Byline: Janet Ozzard

NEW YORK — Retail is a relatively small world, so it’s not surprising that many of the guests at Thursday night’s benefit for the Fashion Institute of Technology’s Educational Foundation for the Fashion Industries came up through the ranks together.
“Ron Frasch is an old friend of mine, and I would go anywhere to support him,” said Terry Lundgren, now president of Federated Department stores, who met Frasch during their days at Neiman Marcus. Frasch, one of the night’s two honorees, is now chairman and chief executive officer at Neiman’s Bergdorf Goodman division. “He is very detail oriented, and he is totally customer focused,” said Lundgren. “He is always on the selling floor, and he will follow through to get the customer whatever she wants.”
Of the night’s second honoree, Hearst Magazine president Cathleen Black, Lundgren said: “She is so accomplished in so many things. She is a wonderful friend. It’s a real double-header.”
Philip Miller, now chairman of Saks Fifth Avenue, declared he would put on a tuxedo for Frasch any time — provided Frasch returned the favor in kind. “It’s a matter of reciprocity. Ron very nicely is coming to the New York Botanical Garden’s orchid dinner later this month, where I’m hosting,” Miller said, just before bear-hugging Frasch’s boss, Burt Tansky, president and chief operating officer of the Neiman Marcus Group.
“You never call, you never write,” Tansky said accusingly to Miller.
But get a group of retailers together and the old rivalries are bound to show up sooner or later — even among alums.
“I have known Ron Frasch since he was at Neiman Marcus and I was at I. Magnin and let me tell you, he was a fierce competitor when we were after the same lines,” said Burberry’s Rose Marie Bravo. In an era when buyers would do their best to beat each other to a showroom early in the morning, said Bravo, Frasch took another tack: “He went late into the night.

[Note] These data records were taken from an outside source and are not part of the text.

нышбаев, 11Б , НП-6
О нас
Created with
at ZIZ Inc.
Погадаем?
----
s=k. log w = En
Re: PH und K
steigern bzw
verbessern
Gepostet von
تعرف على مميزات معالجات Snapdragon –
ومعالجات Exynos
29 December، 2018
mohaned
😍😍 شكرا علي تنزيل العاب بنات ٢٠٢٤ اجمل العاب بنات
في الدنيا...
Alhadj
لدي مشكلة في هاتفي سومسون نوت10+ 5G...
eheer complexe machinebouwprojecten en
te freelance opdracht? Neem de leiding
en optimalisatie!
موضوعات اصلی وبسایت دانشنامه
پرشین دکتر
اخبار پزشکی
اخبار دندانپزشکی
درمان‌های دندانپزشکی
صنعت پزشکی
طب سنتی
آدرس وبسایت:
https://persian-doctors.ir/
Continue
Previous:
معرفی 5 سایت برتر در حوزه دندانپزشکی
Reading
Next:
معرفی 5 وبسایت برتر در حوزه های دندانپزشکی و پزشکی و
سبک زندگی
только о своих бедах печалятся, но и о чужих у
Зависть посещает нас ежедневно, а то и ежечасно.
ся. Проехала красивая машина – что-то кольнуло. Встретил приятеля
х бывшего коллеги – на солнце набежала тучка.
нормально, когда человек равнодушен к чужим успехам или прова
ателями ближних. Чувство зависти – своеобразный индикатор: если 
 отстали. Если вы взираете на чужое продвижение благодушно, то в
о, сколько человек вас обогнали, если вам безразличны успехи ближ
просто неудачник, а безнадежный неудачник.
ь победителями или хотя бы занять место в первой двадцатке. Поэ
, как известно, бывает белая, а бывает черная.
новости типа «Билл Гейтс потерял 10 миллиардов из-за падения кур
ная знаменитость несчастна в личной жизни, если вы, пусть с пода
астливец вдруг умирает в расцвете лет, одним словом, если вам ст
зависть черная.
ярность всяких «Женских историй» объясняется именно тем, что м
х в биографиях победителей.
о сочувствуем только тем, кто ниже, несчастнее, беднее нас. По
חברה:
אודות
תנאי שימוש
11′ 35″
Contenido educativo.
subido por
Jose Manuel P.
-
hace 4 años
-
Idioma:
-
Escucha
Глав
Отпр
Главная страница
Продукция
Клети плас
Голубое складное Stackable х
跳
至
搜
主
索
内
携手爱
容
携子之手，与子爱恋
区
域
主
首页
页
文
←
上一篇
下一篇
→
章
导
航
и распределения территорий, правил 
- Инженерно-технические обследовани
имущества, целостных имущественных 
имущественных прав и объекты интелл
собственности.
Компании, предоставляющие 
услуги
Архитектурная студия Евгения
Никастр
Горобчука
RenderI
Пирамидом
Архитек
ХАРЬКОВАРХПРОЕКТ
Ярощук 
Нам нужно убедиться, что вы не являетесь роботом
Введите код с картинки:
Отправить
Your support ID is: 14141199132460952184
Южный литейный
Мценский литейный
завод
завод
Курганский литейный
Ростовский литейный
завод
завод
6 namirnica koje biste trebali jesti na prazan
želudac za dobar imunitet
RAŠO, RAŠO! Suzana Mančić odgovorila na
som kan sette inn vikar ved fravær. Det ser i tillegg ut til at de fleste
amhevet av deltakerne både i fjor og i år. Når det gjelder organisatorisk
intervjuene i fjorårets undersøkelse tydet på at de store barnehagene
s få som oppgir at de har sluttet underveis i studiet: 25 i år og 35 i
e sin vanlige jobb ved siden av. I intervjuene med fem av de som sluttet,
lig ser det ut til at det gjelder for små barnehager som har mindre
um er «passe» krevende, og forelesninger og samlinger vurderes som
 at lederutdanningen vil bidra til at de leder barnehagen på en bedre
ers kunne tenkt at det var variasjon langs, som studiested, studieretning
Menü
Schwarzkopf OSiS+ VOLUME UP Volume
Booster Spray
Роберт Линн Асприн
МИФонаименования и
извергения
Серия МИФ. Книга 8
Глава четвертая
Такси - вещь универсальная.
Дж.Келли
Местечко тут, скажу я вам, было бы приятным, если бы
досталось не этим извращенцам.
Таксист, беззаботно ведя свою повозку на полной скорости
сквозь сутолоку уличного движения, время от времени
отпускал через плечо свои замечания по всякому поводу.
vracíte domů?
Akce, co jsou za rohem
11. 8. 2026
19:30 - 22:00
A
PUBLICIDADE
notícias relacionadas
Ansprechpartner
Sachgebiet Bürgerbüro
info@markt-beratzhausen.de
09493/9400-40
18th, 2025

So we would arrive at a showroom in the morning thinking we had the account sewn up and find out that Frasch had taken them out the night before. He was my nemesis!”
The annual benefit, held this year at the New York Hilton, had about 800 guests and raised $1 million for the Educational Foundation, which provides financial aid to FIT students.
Dr. Joyce F. Brown, president of FIT, greeted the guests at dinner with a few success stories about students who struggled through school and are now making it in fashion and media.
“FIT is the one educational institution in New York City with the most direct impact on New York life,” said Brown during her remarks. “When we see these students’ success, we are yet again reminded of the transforming power of affordable, accessible quality education.”
As he accepted his award, Frasch used industry lingo to let the guests know he appreciated their generosity.
“At a time when retailers are asking for everything under the sun — for markdowns and chargebacks — you have been very, very generous,” he said. Frasch also thanked Tansky for giving him “the best job in the industry,” and closed by mentioning Anne Ball, the industry executive who died Jan. 19, “for inspiring me and for proving to me that you should reach out for your dreams.”